Work to complete: Pictures do not belong in your copy. Repeat all the other data exactly.
Start of Material provided
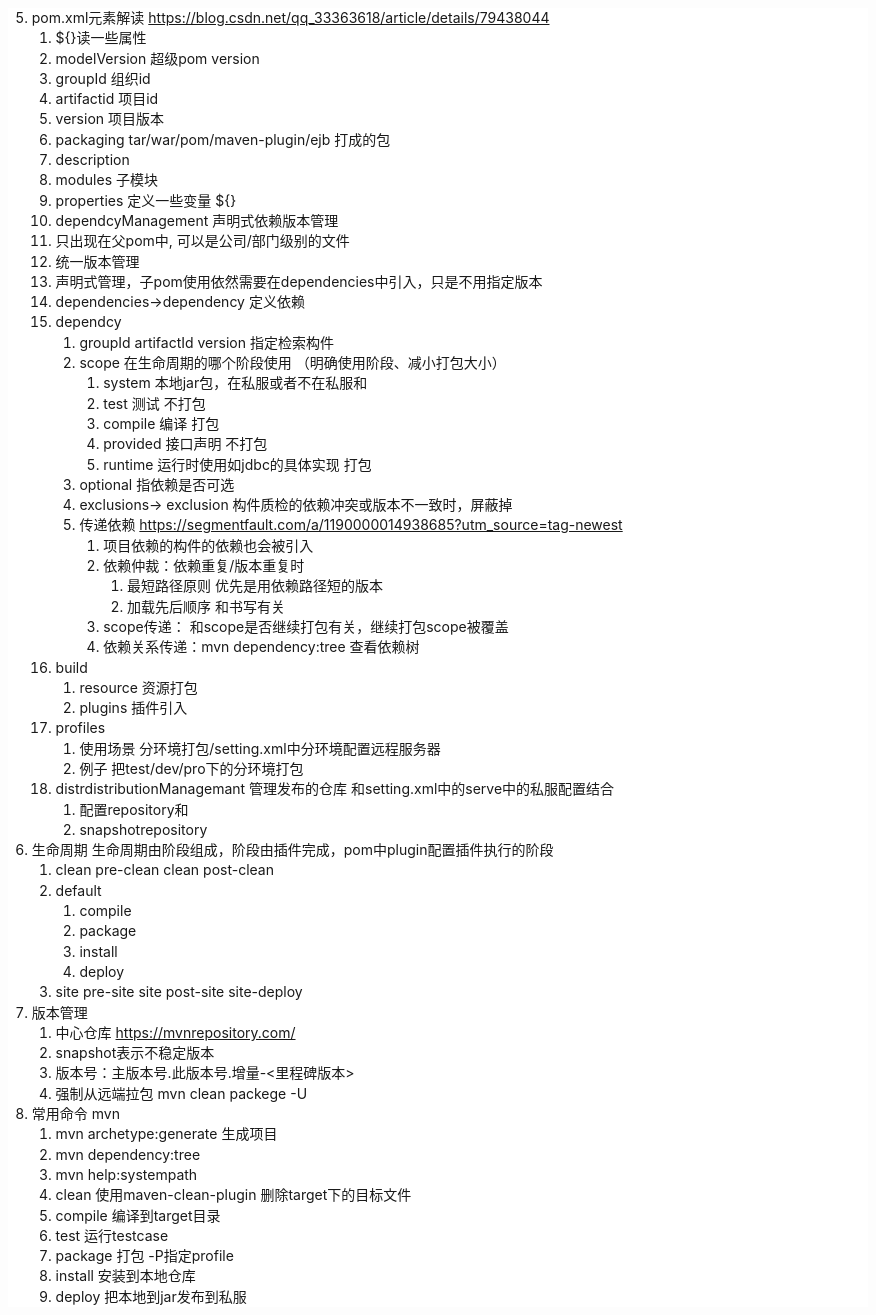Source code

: 5. pom.xml元素解读 https://blog.csdn.net/qq_33363618/article/details/79438044
   1. ${}读一些属性
   2. modelVersion 超级pom version
   3. groupId 组织id
   4. artifactid 项目id
   5. version 项目版本
   6. packaging tar/war/pom/maven-plugin/ejb 打成的包
   7. description
   8. modules 子模块
   9. properties 定义一些变量 ${}
   10. dependcyManagement 声明式依赖版本管理
      1.  只出现在父pom中, 可以是公司/部门级别的文件
      2.  统一版本管理
      3.  声明式管理，子pom使用依然需要在dependencies中引入，只是不用指定版本
   11. dependencies->dependency 定义依赖
   12. dependcy
       1.  groupId artifactId version 指定检索构件
       2.  scope 在生命周期的哪个阶段使用 （明确使用阶段、减小打包大小）
           1.  system 本地jar包，在私服或者不在私服和<SystemPath></SystemPath>
           2.  test 测试 不打包
           3.  compile 编译 打包
           4.  provided 接口声明 不打包
           5.  runtime 运行时使用如jdbc的具体实现 打包 
       3.  optional 指依赖是否可选
       4.  exclusions-> exclusion 构件质检的依赖冲突或版本不一致时，屏蔽掉
       5.  传递依赖 https://segmentfault.com/a/1190000014938685?utm_source=tag-newest
           1.  项目依赖的构件的依赖也会被引入
           2.  依赖仲裁：依赖重复/版本重复时
               1.  最短路径原则 优先是用依赖路径短的版本
               2.  加载先后顺序 和书写有关
           3.  scope传递： 和scope是否继续打包有关，继续打包scope被覆盖
           4.  依赖关系传递：mvn dependency:tree 查看依赖树
   13. build
       1.  resource 资源打包
       2.  plugins 插件引入
   14. profiles
       1.  使用场景 分环境打包/setting.xml中分环境配置远程服务器
       2.  例子 把test/dev/pro下的分环境打包
   15. distrdistributionManagemant 管理发布的仓库 和setting.xml中的serve中的私服配置结合
       1.  配置repository和
       2.  snapshotrepository
6. 生命周期 生命周期由阶段组成，阶段由插件完成，pom中plugin配置插件执行的阶段
   1. clean pre-clean clean post-clean
   2. default
      1. compile
      2. package
      3. install
      4. deploy 
   3. site pre-site site post-site site-deploy 
7. 版本管理 
   1. 中心仓库 https://mvnrepository.com/
   2. snapshot表示不稳定版本
   3. 版本号：主版本号.此版本号.增量-<里程碑版本>
   4. 强制从远端拉包 mvn clean packege -U
8. 常用命令 mvn
   1. mvn archetype:generate 生成项目
   2. mvn dependency:tree
   3. mvn help:systempath
   4. clean  使用maven-clean-plugin 删除target下的目标文件
   5. compile 编译到target目录
   6. test 运行testcase
   7. package 打包 -P指定profile
   8. install 安装到本地仓库
   9. deploy 把本地到jar发布到私服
End of Material provided
Written solution:
Source code

: 5. pom.xml元素解读 https://blog.csdn.net/qq_33363618/article/details/79438044
   1. ${}读一些属性
   2. modelVersion 超级pom version
   3. groupId 组织id
   4. artifactid 项目id
   5. version 项目版本
   6. packaging tar/war/pom/maven-plugin/ejb 打成的包
   7. description
   8. modules 子模块
   9. properties 定义一些变量 ${}
   10. dependcyManagement 声明式依赖版本管理
      1.  只出现在父pom中, 可以是公司/部门级别的文件
      2.  统一版本管理
      3.  声明式管理，子pom使用依然需要在dependencies中引入，只是不用指定版本
   11. dependencies->dependency 定义依赖
   12. dependcy
       1.  groupId artifactId version 指定检索构件
       2.  scope 在生命周期的哪个阶段使用 （明确使用阶段、减小打包大小）
           1.  system 本地jar包，在私服或者不在私服和<SystemPath></SystemPath>
           2.  test 测试 不打包
           3.  compile 编译 打包
           4.  provided 接口声明 不打包
           5.  runtime 运行时使用如jdbc的具体实现 打包 
       3.  optional 指依赖是否可选
       4.  exclusions-> exclusion 构件质检的依赖冲突或版本不一致时，屏蔽掉
       5.  传递依赖 https://segmentfault.com/a/1190000014938685?utm_source=tag-newest
           1.  项目依赖的构件的依赖也会被引入
           2.  依赖仲裁：依赖重复/版本重复时
               1.  最短路径原则 优先是用依赖路径短的版本
               2.  加载先后顺序 和书写有关
           3.  scope传递： 和scope是否继续打包有关，继续打包scope被覆盖
           4.  依赖关系传递：mvn dependency:tree 查看依赖树
   13. build
       1.  resource 资源打包
       2.  plugins 插件引入
   14. profiles
       1.  使用场景 分环境打包/setting.xml中分环境配置远程服务器
       2.  例子 把test/dev/pro下的分环境打包
   15. distrdistributionManagemant 管理发布的仓库 和setting.xml中的serve中的私服配置结合
       1.  配置repository和
       2.  snapshotrepository
6. 生命周期 生命周期由阶段组成，阶段由插件完成，pom中plugin配置插件执行的阶段
   1. clean pre-clean clean post-clean
   2. default
      1. compile
      2. package
      3. install
      4. deploy 
   3. site pre-site site post-site site-deploy 
7. 版本管理 
   1. 中心仓库 https://mvnrepository.com/
   2. snapshot表示不稳定版本
   3. 版本号：主版本号.此版本号.增量-<里程碑版本>
   4. 强制从远端拉包 mvn clean packege -U
8. 常用命令 mvn
   1. mvn archetype:generate 生成项目
   2. mvn dependency:tree
   3. mvn help:systempath
   4. clean  使用maven-clean-plugin 删除target下的目标文件
   5. compile 编译到target目录
   6. test 运行testcase
   7. package 打包 -P指定profile
   8. install 安装到本地仓库
   9. deploy 把本地到jar发布到私服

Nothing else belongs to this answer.